An animal lover, Houle-Charbonneau settled on making a donation to Heifer International, a nonprofit that provides livestock and training for farmers to help eradicate poverty. Somewhere in Africa, a family received geese, bees and a goat in Beth Howe's name. Houle-Charbonneau printed out pictures of the animals and framed them. She had Howe's wool socks, too, washed and folded.
On a chilly January afternoon, Houle-Charbonneau and her husband stopped by Howe's workplace.
Houle-Charbonneau didn't remember what Howe looked like. She had no memory of the English accent.
Houle-Charbonneau then nervously passed Howe a gift bag.

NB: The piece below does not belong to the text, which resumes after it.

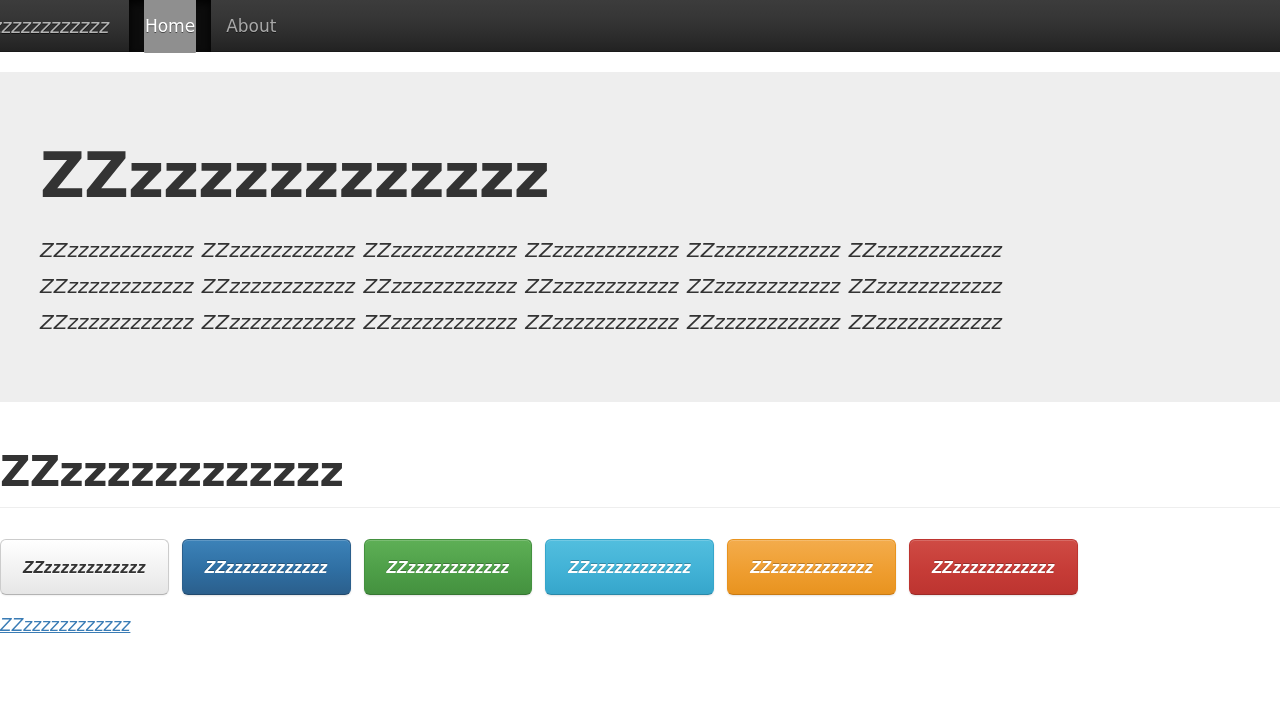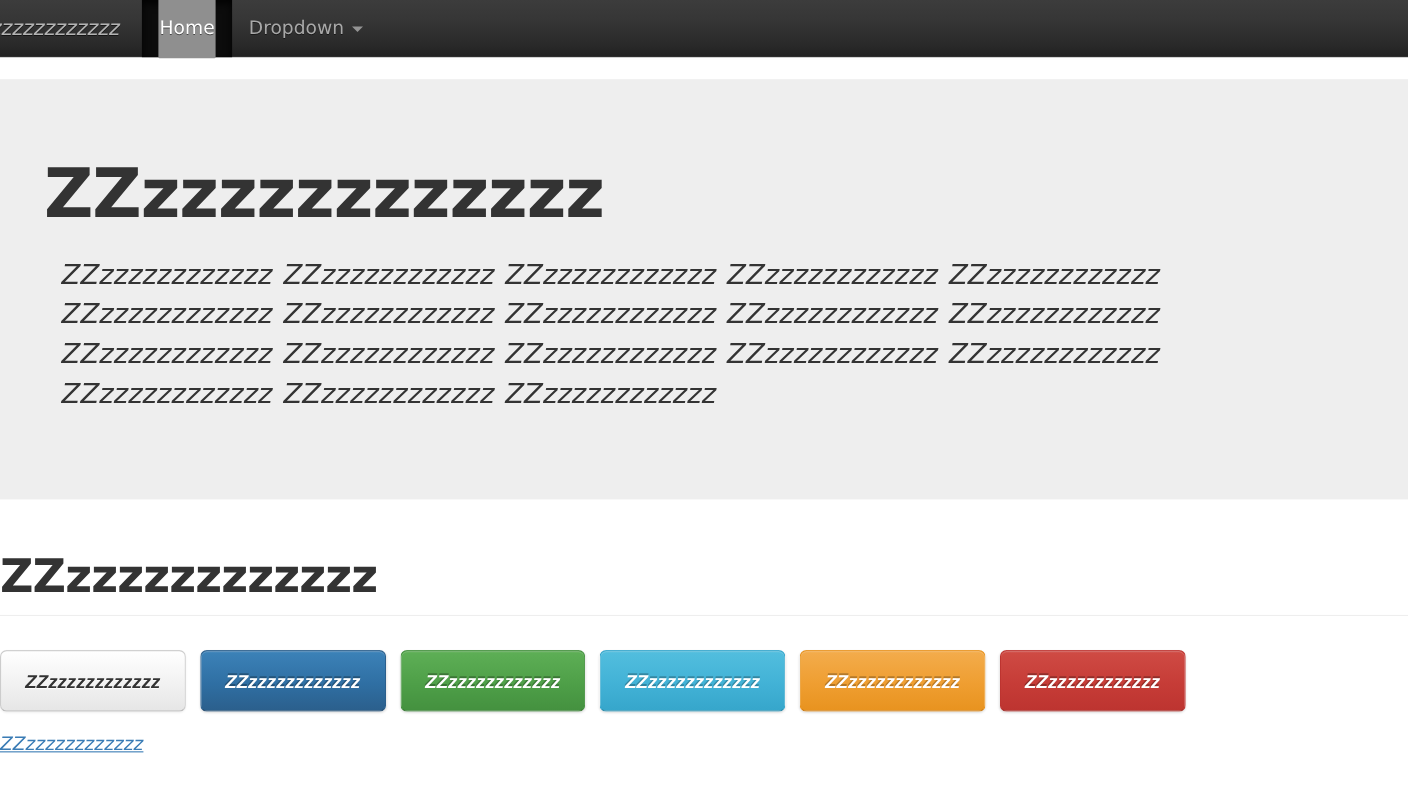"About" li { html: none -> <li> <a>About</a> </li> }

Howe read a card explaining the gift and turned away, her eyes filled with tears. Howe and her family had a tradition of donating to animal rescue organizations. Days earlier, she had suggested the same to co-workers who wanted to honor her efforts along similar lines.
Howe and Houle-Charbonneau became friends, exchanging texts about their families and everyday life.
Houle-Charbonneau still wells up at the mention of Howe. She's come to believe that she was rescued by providence and that she will be called on, at some point, to do something important.
"Beth made a decision that day not just to continue on her way to work, but, rather, to make sure that people were cared for and received help and were safe, and I'm just thankful and grateful for the choice she made," Houle-Charbonneau said.
Yet, as she stood near the smoldering remains of Houle-Charbonneau's car on that December morning, watching the ambulances drive off, Howe wasn't pondering the choice she had made. She assumed she would never see the women she helped again. Howe was simply trying to figure out what to do next.
She could see her office, separated from the interstate by a patch of woods. There was only one thing left to do. Howe put her bare feet into her boots, slung her backpack over her shoulder, scrambled back down the embankment to Route 7 and walked to work.
Editor's note: This story is based on interviews with Beth Howe, Danielle Houle-Charbonneau, Vermont State Police Sgt. Cory Lozier and Alan Gott, along with state police records and media reports. Tammy Thompson did not respond to interview requests.